Dr Alex has not said that withdrawal symptoms or PNAS would be a severe or grave condition for the baby. Care must be taken not to insist on P needing to envisage a wider range of risks than a capacitous woman might be expected to envisage, including women taking prescribed or other medication which might affect a baby if they became pregnant.

d. The effect of EE’s mental or psychological health on her newborn baby, the difficulties she might have caring for a baby or coping with the peri-natal period, or the prospects of a child being made the subject of protective orders by the court. Those issues are not “proximate medical issues” and are not within “practical limits” of what needs to be envisaged (JB at [75]).

Having regard to the relevant information, Poole J had “no hesitation” in finding that EE had capacity to make decisions about the use of contraception.

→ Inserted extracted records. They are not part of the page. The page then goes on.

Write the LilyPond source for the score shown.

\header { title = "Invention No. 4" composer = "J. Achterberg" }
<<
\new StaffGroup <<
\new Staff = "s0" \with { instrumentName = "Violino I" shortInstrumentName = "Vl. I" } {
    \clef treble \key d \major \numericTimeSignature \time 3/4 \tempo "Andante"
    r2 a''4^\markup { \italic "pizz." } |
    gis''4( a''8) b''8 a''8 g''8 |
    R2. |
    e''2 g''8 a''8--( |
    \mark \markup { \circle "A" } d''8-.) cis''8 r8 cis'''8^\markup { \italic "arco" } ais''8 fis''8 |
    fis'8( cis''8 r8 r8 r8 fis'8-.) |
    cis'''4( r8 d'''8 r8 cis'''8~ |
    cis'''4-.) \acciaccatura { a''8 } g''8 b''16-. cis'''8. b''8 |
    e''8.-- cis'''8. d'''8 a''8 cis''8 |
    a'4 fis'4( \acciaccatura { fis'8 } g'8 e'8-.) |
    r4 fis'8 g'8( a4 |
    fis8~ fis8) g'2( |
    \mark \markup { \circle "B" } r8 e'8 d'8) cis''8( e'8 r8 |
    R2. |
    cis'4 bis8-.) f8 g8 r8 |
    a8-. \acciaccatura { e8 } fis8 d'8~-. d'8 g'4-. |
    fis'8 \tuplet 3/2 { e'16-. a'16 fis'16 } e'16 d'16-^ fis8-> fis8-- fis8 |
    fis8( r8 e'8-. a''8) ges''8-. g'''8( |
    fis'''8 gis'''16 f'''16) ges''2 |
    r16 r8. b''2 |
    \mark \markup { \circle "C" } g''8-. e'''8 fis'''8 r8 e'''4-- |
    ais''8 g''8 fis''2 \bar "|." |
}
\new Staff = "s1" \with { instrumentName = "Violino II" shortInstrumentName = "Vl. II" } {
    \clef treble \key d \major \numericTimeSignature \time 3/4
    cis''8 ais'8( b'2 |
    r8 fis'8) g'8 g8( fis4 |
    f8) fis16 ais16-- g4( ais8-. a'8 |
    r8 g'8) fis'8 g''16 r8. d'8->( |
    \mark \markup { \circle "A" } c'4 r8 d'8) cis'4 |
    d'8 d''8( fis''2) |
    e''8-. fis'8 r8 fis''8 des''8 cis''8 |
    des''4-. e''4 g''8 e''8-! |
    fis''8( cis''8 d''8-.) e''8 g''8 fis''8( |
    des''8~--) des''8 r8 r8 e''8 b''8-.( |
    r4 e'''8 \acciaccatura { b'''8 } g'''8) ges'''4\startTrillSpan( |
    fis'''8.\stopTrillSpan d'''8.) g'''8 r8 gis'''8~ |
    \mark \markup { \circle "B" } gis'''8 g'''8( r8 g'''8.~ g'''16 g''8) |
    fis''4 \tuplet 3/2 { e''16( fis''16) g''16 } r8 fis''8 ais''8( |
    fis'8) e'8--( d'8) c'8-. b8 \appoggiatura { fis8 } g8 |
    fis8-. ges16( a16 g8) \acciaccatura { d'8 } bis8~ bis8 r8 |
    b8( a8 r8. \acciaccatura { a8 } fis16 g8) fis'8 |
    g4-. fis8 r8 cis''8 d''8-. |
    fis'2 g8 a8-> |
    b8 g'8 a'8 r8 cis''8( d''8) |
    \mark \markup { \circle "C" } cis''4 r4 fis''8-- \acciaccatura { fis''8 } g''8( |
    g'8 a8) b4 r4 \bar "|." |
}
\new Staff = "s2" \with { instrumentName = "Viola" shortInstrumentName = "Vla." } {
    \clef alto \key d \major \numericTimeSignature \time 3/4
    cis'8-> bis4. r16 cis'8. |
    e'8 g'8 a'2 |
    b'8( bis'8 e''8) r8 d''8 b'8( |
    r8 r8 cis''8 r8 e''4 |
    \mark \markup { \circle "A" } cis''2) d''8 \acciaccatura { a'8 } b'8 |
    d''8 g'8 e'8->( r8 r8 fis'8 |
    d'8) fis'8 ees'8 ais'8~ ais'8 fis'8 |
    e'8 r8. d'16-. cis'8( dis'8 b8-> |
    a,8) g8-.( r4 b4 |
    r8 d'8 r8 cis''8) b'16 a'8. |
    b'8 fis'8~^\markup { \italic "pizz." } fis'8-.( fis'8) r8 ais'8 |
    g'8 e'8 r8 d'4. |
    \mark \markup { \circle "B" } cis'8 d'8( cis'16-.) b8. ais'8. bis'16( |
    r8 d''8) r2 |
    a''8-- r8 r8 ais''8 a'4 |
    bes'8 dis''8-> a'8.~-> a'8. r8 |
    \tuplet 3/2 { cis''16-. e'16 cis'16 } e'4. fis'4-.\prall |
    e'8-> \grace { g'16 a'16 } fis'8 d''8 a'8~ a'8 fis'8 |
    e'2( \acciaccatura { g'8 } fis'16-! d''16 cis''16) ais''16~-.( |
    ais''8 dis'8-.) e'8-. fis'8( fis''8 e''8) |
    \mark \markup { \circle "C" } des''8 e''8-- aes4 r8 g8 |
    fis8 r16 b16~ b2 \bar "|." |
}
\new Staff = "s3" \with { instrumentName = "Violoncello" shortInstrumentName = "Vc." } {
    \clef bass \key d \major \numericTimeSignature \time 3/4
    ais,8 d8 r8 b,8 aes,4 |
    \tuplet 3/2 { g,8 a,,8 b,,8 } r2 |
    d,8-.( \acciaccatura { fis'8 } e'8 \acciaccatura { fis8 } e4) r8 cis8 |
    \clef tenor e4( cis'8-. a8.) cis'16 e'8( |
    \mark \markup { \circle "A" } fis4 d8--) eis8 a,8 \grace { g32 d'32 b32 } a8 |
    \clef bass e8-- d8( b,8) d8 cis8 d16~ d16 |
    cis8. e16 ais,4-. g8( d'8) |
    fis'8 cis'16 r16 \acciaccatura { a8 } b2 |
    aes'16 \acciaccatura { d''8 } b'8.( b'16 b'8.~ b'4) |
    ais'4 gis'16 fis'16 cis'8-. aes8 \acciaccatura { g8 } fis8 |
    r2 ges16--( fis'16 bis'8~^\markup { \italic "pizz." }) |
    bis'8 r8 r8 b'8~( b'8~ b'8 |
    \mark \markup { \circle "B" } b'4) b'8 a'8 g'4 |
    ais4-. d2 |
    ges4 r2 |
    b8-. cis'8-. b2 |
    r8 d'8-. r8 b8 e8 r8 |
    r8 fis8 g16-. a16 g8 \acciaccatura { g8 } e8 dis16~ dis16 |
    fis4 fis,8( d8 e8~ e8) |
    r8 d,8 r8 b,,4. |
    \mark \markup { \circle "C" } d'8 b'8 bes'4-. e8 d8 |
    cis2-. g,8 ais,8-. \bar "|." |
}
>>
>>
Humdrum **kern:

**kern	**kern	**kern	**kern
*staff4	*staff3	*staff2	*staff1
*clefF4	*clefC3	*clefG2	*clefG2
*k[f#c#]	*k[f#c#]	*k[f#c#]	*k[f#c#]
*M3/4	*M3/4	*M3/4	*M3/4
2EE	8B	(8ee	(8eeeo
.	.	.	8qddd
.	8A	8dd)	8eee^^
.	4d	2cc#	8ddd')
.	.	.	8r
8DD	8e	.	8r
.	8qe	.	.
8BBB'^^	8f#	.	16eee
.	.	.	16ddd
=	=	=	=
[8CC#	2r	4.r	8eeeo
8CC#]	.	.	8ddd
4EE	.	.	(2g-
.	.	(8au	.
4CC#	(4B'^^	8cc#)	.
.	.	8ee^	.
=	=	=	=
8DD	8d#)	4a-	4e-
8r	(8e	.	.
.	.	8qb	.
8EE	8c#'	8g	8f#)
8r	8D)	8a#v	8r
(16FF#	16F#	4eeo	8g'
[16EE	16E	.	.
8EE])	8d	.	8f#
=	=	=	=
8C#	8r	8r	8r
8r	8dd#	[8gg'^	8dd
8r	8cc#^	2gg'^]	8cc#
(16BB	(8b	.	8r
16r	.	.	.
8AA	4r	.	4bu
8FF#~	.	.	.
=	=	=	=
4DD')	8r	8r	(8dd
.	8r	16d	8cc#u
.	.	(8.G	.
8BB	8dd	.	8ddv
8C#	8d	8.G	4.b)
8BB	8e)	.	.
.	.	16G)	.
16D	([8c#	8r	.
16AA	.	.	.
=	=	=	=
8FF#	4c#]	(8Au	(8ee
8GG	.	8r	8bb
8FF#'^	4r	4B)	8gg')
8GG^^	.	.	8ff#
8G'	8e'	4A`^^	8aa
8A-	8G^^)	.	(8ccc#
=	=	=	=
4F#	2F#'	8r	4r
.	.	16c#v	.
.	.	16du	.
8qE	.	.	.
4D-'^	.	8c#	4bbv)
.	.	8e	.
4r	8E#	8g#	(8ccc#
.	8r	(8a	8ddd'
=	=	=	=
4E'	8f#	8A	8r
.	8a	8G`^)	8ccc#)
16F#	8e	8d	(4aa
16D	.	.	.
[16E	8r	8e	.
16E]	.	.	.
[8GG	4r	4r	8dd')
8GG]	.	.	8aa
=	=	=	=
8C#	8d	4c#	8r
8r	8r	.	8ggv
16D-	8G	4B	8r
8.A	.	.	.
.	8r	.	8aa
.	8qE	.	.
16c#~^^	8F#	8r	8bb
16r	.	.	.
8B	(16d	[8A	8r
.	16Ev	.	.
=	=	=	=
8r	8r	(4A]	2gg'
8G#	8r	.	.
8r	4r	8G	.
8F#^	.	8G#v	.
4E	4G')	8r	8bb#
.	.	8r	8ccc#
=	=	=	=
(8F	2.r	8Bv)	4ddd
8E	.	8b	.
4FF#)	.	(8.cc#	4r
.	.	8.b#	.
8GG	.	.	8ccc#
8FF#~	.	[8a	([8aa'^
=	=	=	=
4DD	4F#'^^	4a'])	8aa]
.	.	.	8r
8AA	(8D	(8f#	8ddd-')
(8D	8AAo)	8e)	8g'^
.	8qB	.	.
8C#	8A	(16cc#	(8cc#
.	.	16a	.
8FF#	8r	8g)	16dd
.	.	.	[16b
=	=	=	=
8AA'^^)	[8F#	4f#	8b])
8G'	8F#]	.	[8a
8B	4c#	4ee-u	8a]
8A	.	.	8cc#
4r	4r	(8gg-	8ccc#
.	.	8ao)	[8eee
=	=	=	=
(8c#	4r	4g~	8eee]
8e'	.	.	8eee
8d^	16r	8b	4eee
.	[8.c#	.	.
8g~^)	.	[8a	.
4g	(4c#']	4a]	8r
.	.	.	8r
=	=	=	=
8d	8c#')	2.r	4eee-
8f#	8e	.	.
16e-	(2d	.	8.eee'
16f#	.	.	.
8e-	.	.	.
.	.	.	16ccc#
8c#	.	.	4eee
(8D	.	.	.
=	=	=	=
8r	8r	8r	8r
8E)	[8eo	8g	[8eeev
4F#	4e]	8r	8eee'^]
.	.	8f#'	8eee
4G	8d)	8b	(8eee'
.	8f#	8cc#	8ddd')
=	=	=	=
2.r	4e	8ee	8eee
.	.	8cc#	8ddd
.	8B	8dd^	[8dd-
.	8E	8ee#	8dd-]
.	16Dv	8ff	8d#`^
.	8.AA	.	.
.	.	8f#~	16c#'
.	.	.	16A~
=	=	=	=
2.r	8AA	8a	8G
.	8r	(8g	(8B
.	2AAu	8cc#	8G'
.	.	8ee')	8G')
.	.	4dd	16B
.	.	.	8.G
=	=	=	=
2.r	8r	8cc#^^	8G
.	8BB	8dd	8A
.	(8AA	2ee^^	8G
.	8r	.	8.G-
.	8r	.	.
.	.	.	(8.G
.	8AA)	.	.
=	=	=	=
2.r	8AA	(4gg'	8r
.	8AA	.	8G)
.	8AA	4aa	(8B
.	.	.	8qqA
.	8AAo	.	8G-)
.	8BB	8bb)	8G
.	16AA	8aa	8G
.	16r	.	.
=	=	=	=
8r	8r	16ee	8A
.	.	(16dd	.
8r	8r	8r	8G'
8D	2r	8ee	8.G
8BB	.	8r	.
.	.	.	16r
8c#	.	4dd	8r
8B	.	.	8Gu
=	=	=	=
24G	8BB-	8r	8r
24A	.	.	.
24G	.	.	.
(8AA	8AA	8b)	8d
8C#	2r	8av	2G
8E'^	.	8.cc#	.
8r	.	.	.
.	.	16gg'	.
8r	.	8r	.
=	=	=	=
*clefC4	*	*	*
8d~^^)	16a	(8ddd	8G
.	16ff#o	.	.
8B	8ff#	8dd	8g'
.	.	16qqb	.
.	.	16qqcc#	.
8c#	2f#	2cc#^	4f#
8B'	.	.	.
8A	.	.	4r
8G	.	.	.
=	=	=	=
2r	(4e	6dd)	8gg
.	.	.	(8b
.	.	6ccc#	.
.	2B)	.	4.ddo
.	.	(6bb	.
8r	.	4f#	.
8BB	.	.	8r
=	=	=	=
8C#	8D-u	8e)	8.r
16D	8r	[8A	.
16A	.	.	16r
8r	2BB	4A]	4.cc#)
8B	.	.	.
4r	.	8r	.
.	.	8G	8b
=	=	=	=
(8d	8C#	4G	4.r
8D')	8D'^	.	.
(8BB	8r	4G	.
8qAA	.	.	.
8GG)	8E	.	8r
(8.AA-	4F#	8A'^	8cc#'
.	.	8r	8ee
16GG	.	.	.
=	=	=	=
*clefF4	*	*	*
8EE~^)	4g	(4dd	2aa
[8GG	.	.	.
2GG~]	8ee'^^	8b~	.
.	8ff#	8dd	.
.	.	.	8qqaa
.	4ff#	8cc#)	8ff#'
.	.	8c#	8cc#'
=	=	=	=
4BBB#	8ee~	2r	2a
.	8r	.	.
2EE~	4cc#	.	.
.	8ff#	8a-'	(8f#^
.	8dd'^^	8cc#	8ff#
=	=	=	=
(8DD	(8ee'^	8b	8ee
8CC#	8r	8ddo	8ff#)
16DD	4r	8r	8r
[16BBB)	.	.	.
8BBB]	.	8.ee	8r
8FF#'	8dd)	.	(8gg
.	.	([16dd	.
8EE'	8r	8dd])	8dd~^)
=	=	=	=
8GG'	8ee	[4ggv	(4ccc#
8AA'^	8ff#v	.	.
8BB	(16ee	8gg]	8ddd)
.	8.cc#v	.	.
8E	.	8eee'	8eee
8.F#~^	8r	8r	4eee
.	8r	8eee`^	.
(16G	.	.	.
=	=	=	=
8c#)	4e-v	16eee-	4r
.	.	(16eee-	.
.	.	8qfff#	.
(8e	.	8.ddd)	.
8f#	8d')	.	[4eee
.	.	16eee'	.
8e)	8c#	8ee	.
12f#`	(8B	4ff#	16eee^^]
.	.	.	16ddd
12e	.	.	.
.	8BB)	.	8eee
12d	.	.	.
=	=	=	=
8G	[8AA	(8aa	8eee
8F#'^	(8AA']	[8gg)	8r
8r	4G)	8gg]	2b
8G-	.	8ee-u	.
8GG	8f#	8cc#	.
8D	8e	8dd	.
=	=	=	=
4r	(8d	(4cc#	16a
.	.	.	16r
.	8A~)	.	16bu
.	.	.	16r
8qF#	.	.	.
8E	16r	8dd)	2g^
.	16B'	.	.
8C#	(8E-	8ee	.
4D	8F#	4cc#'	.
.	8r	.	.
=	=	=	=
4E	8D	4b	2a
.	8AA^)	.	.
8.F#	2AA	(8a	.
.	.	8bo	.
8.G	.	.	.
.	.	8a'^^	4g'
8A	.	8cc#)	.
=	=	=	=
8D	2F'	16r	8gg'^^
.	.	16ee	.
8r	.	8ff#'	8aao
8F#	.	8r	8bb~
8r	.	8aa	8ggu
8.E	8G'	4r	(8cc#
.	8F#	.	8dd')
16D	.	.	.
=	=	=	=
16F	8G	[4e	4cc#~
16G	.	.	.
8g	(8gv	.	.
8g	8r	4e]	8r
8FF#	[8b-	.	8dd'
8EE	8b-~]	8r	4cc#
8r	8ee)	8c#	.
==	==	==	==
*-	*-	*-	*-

Poole J, who had met with EE prior to the hearing, agreed with EE that he would write a letter to her explaining his decision.  He noted that:

50. […] With respect to her, although she has thought the matter through, many would think it unwise for her to try to conceive, but it is not for me to advise her, and it is certainly not the role of the Court of Protection to intervene in the autonomous decision-making of an adult who has capacity to make decisions about sex or the use of contraception, however unwise the court may consider the proposed decisions are. Many capacitous people make unwise decisions about sex and contraception, sometimes with awful consequences for themselves and others, but however strong is the impulse to protect, the follies of the capacitous are not the business of the Court of Protection.

Comment

As might be expected, the ramifications of the decision in JB continue to make themselves felt, especially as to the vital importance of focusing on the information that is actually relevant to the decision in question.  This, in turn, involves the recognition that determination of mental capacity has a clear element of social construction to it.  For the avoidance of doubt, I am not suggesting by this that this means that it is a concept that lacks validity, but rather that it is a concept that requires to be considered in a transparent fashion in exactly the way that Poole J has done here.

Poole J’s analysis of the interrelationship between conception and contraception is also very helpful in terms of clarifying a matter which can otherwise cause undue complication, his clear-eyed analysis of the need for actual evidence of risk if such risk is to be asserted to be relevant both made all the difference on the facts of the case and is of wider relevance.